For me the best argument against FTL travel is that, according to relativity, you have either FTL travel or causality, but you can't have both.
Imagine it this way. Let's assume we have a rocket, that travelled from the Earth to Alpha Centauri in a year (as perceived by people on Earth), achieving this way an average velocity of 4.2 c. We then have two events (in form (t,x) relative to Earth):
(0,0) - start of the rocket
(1,4.2) - arrival of the rocket on Alpha Centauri.
Now let's say we have a regular, slower than light rocket, which travels in the direction of Alpha Centauri at 0.5 c, starting in the same place and time as the previous rocket. Let's calculate what will people on that rocket see...
Using the Lorentz transformation, we get that the first rocket still started at (0,0). But the coordinates of the arrival will be:
[math]x' = \frac{x-vt}{\sqrt{1-\frac{v^2}{c^2}}} = \frac{4.2-0.5}{\frac{\sqrt{3}}{2}} = \frac{7.4}{\sqrt{3}} \approx 4.27 ly[/math]
[math]t' = \frac{t-\frac{v}{c^2}x}{\sqrt{1-\frac{v^2}{c^2}}} = \frac{1-2.1}{\frac{\sqrt{3}}{2}} = \frac{-2.2}{\sqrt{3}} \approx -1.27 yr[/math]
Wait, what? t' is negative, which means that relative to the second rocket, the first one arrived 1.3 years before it took off! Let's say that the first rocket was carrying a message about a great war that started on Earth just before its takeoff. According to the second rocket, people living in the space station near Alpha Centauri were notified about the war before it started. Causality is broken.

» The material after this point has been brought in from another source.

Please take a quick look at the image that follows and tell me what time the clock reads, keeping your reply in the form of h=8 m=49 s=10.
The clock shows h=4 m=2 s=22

The point is, if the interval between two events is spacelike ([math]c^2 (\Delta t)^2 - (\Delta x)^2 < 0[/math]), there always exists such a frame of reference, that the sequence of events is reversed in that frame. This means that if you can travel faster than light, you can make a causal connection between a sequence of events, which will be reversed in another frame of reference. Since it is widely believed that causality should work, this means that there can be no FTL travel.